Falando com Bertrand Tavenier...
... o meu protector, o meu padrinho...

... sobre Jacques Becker e outros, falando de um cinema sobre pessoas e para as pessoas — um cinema desaparecido. Ele dizia: “Não desapareceu, há exemplos em França, por exemplo...” E disse o seu nome.
Não compreendo a oposição entre cinema de autor e cinema de público. Os grandes cineastas que me fascinam nunca colocaram essa questão. Antes de tudo, o cinema é uma arte impura. O que gosto em Apocalypse Now é que é um filme de um louco obsessivo [Francis Coppola] e ao mesmo tempo uma ópera grande público. O que gosto em Taxi Driver é que é a obra de um homem alimentado por uma cultura elitista — Scorsese fala de cineastas como Bresson — e simultaneamente quer ser uma grande obra popular. Isso é uma questão política: o povo torna-se forçosamente vulgar quando se fala de arte? Mas nesse caso Mozart não é popular? Victor Hugo não é popular? Francis Coppola não é popular? Fala-me de Becker, podia falar-me de Claude Sautet [Jacques Fieschi, um dos argumentistas de A Aparição, escreveu os argumentos dos três filmes finais de Sautet]... Tenho fotos do meu pai, que era um jornalista de um meio burguês, e, ao ver filmes de Sautet, parece que estão a contar a vida dos meus pais.
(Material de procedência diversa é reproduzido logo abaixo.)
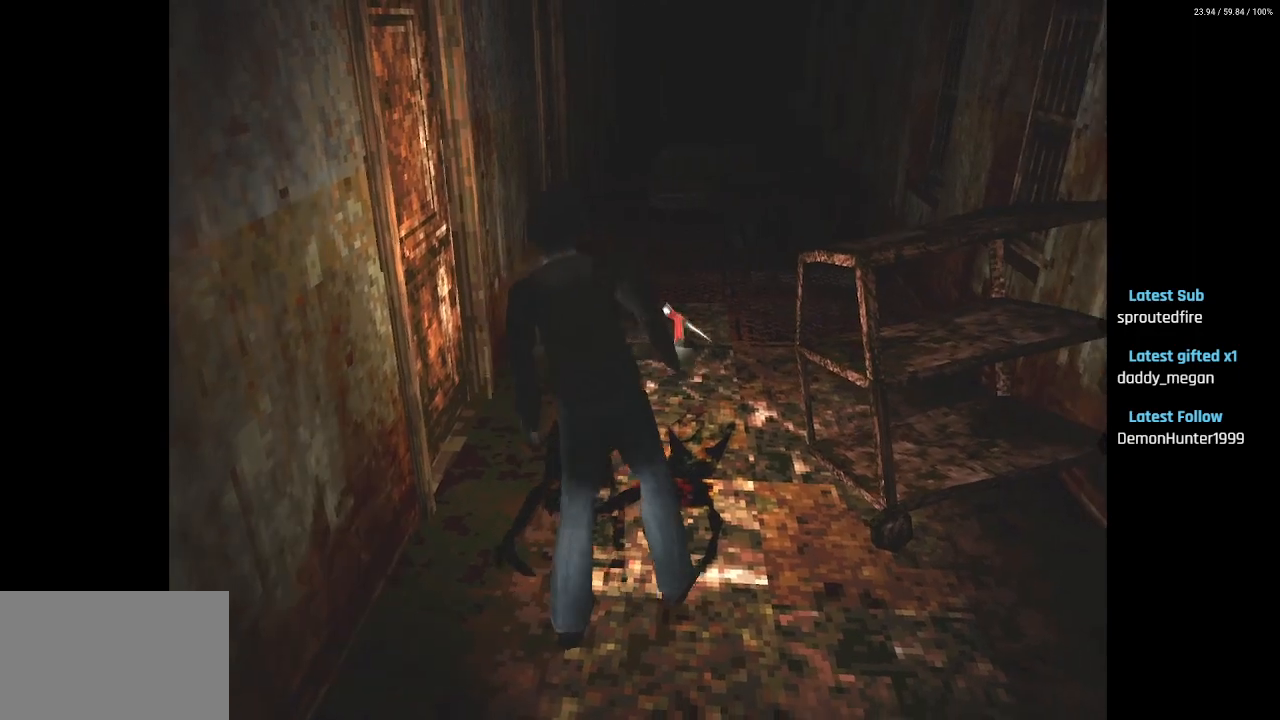
{"buttons": ["CROSS", "R2"], "left_stick": "center", "right_stick": "center", "events": [[50, "DPAD_DOWN", "up"], [217, "CROSS", "up"], [267, "CROSS", "down"]]}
Um dia numa emissão de televisão perguntaram-me que cineastas tinha sido importantes. Respondi: Le Feu Follet [1963] de Louis Malle, que em adolescente via e revia de seguida. Disseram-me: “Bem, não é politicamente correcto falar de Louis Malle, é filho de um milionário, e depois há Lacombe Lucien [1974, história de um camponês que se torna delator para a Gestapo na França ocupada]...” Contrapus: “Também sou da burguesia...”, silêncio, e continuei: “E preferirei sempre filmar um burguês inquieto do que um proletário que se quer vingar.” Insistiram, e estava ali uma jornalista de esquerda, Laura Adler: “Como pode dizer isso? A inquietude burguesa é sempre o tema do cinema francês.” Respondi: “Se um burguês inquieto não vos agrada, vamos pegar em Honoré de Balzac, Gustave Flaubert, Drieu de la Rochelle, Stendhall e façamos uma grande fogueira.”

A única coisa que interessa, ao lado do debate de classes, é o debate existencial. É isso a literatura e é isso o cinema. Tenho a sensação de que DeNiro em Taxi Driver é o irmão de Maurice Ronet de Le Feu Follet. A solidão nas cidades: é isso que me toca. Mas hoje a angústia existencial já não é comercial.